To-do item: In the data that follows, count the lines in which the word "Miteinander" occurs, and report that figure alone.

Data supplied:
****************************************

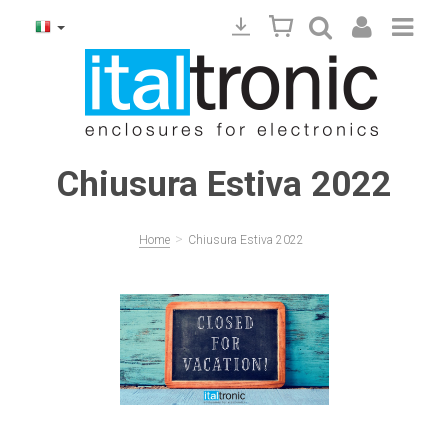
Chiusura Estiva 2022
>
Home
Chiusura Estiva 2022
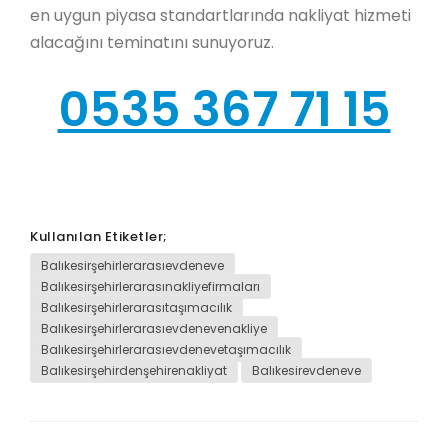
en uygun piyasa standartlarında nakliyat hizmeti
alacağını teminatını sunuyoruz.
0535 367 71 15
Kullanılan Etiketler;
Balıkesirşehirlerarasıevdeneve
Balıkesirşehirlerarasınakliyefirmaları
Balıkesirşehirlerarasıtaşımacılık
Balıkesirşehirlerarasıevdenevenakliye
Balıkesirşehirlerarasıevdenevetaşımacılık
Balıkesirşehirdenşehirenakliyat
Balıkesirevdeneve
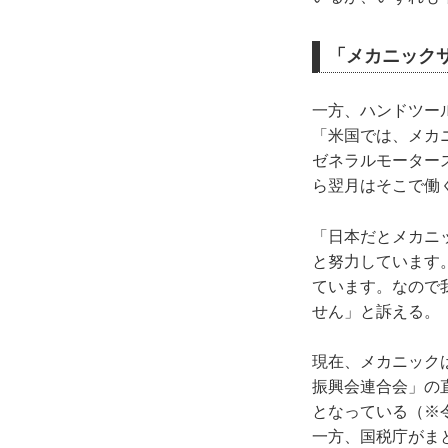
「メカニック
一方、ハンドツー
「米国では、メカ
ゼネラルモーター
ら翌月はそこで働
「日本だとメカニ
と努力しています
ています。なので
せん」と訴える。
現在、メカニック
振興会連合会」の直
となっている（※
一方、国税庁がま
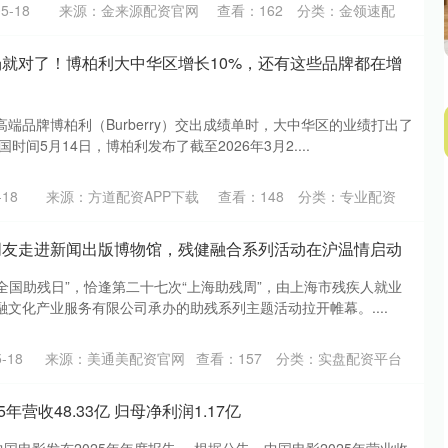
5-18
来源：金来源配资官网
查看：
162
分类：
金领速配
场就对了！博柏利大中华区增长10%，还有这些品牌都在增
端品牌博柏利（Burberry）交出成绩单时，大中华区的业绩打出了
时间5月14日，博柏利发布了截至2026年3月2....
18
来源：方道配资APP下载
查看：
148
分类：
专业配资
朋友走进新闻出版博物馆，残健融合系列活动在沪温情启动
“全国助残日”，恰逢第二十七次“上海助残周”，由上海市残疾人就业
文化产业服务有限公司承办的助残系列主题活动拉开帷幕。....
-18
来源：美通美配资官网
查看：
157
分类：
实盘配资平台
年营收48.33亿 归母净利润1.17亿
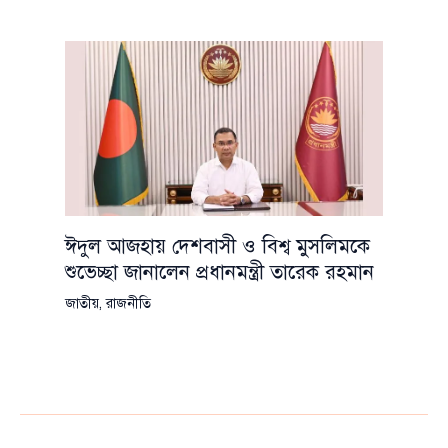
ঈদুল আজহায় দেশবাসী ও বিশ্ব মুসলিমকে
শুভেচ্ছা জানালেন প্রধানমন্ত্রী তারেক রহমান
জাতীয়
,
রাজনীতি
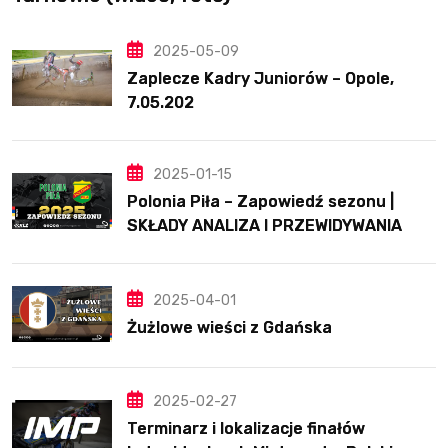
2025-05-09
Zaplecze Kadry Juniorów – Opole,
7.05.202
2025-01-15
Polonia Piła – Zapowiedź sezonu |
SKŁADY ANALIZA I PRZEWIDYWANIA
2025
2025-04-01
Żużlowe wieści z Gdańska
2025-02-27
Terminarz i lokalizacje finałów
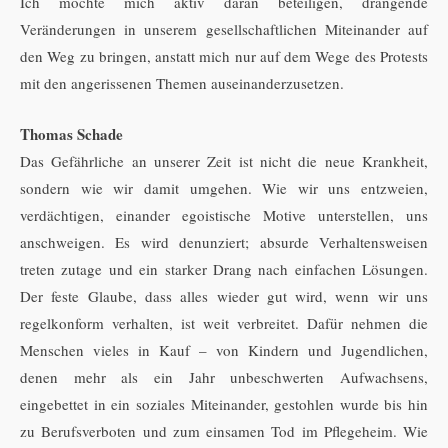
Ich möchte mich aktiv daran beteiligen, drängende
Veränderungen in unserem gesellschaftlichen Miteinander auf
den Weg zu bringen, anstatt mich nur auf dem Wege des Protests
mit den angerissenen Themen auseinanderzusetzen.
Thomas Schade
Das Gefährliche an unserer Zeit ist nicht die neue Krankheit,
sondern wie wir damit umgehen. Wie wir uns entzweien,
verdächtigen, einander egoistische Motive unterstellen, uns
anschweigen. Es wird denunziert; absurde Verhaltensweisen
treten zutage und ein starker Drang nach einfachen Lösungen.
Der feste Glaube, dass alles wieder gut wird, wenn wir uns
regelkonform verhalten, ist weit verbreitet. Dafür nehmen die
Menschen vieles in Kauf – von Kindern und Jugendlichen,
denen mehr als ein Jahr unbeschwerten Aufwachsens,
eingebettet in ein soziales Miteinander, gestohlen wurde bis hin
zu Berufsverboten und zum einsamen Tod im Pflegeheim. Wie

****************************************

Task answer: 2